Milwaukee archdiocese loses interference argument
By Matt Miller
January 25, 2013
A Wisconsin judge has shot down the Archdiocese of Milwaukee's attempt to shield assets of a related trust through invocation of the Religious Freedom Restoration Act of 1993, ruling that in a Chapter 11 bankruptcy, there are limits to what constitutes government interference in religious expression.
With the Jan. 17 ruling, Judge Susan Kelley of the U.S. Bankruptcy Court for the Eastern District of Wisconsin in Milwaukee issued a partial summary judgment against Archbishop Jerome Listecki in his role as trustee of the Milwaukee Catholic Cemetery Perpetual Care Trust. The archdiocese created the trust in 2007, with $55 million in funding in 2008 to insure cemetery upkeep. The archdiocese asserts the trust is a "separate and distinct legal entity" and completely independent of the archdiocese.
The archdiocese has been in bankruptcy since Jan. 4, 2011, and creditors want to include that money in the debtor's estate, asserting that the transfer represented a fraudulent conveyance to avoid first lawsuits related to sex abuse and then the bankruptcy itself. Kelley's decision isn't the final word. "We do plan to take it to the district court," said Timothy Nixon, a partner with Godfrey & Kahn SC who represents the cemetery trust.
The trust has 14 days from the decision to file its argument with the U.S. District Court for the Eastern District of Wisconsin and Judge Rudolph Randa. Listecki sued the archdiocese's unsecured creditors' committee in January 2012. The archbishop asserted that inclusion of the cemetery trust violates the 1993 religious freedom act and the First Amendment. The creditors countersued.
The archdiocese has few other noninsurance assets, according to James Stang, who represents the abuse victims through the unsecured creditors' committee. In November, the archdiocese sued Stonewall Insurance Co., Lloyds of London and several other insurers in an attempt to gain coverage for the settlement.
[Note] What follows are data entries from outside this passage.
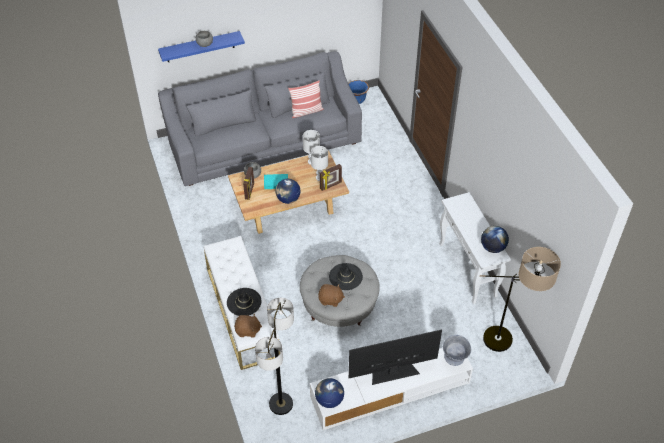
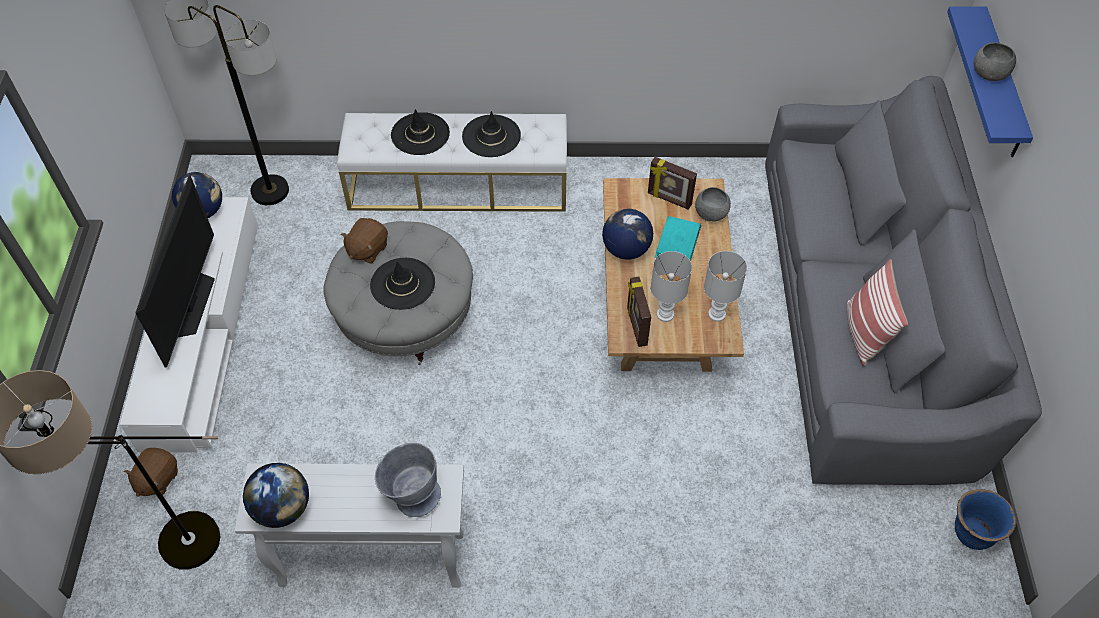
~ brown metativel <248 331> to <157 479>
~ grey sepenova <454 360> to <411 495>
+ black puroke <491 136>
Kelley's ruling comes as the only remaining bankrupt Catholic diocese remains far apart from any kind of settlement with the 575 sex abuse victims that constitute creditors. Two years after the Milwaukee archdiocese filed for Chapter 11, it has yet to file a reorganization plan and continues to aggressively challenge abuse claims. It filed more than 100 objections to claims on Jan. 21.
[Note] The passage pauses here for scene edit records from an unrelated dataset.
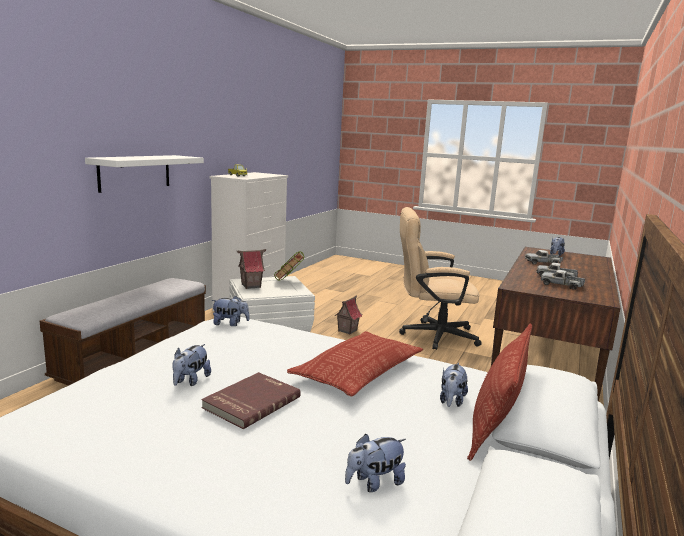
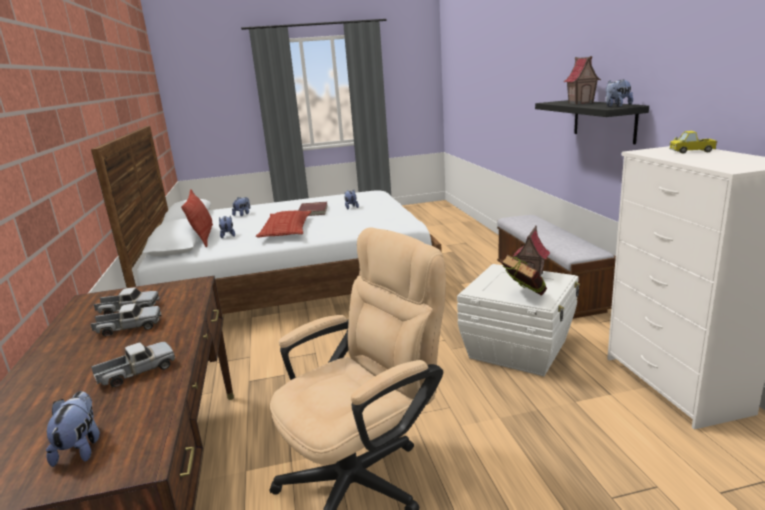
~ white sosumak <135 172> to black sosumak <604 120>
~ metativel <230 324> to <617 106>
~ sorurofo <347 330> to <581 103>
The sex abuse scandal involving the archdiocese touches a particularly raw nerve, as many of the victims were deaf children abused by the priest who headed the Wisconsin school they attended.
In his attempt to keep the cemetery trust funds out of bankruptcy court, Listecki maintained that the religious freedom act applies because of linkages between the unofficial creditors' committee and government entities, specifically the U.S. Trustee, which appointed the committee, and the bankruptcy court, which approved the appointment. This is the so-called government actor provision within the law. Kelley dismissed this argument. The court "rejects the Archbishop's suggestion that this court's enforcement of the bankruptcy code and supervision of this bankruptcy case makes the committee a governmental actor for purposes of RFRA," Kelley wrote in her decision. "Such a nexus would render virtually every participant in a bankruptcy case the government."
Stang, who has represented abuse victims in six of the eight dioceses and both the religious orders that have filed for Chapter 11, said Kelley's ruling marks the first time a bankruptcy judge has ruled definitively that players within the bankruptcy process - including the court, the trustee and creditors - aren't "government actors" as proscribed by the religious freedom act.
"The ruling is very important in its application of this case," Stang said. "It's also important for all Chapter 11 cases when creditors take action against a religious debtor."
However, the broader question of any government-related action that creates a substantial burden in a religious institution's ability to function continues to loom large over the decision. The cemetery trust's lawyers raised that question of restriction in their complaint. They claimed that including the trust funds would prohibit the church from caring for the burial sites, as church doctrine requires.
The substantial burden issue has been raised before in church bankruptcy cases. But it has never been completely adjudicated, as the dioceses have agreed to reorganization plans before higher courts could rule. "You have a tension between RFRA and bankruptcy law, and how to balance these competing pushes in competing claims," said Michael J. Broyde, a law professor at Emory University School of Law, who is also a senior fellow at the university's Center for the Study of Law and Religion. Broyde, for one, is skeptical. Historically, bankruptcy judges "in that tension between Statute X and bankruptcy law, frequently don't get the balance correct."
But judges face another tough balancing act when weighing bankruptcy against religious function, especially when a religious institution voluntarily files for Chapter 11. To what degree can that institution - or entities related to it - then turn around and claim religious immunity?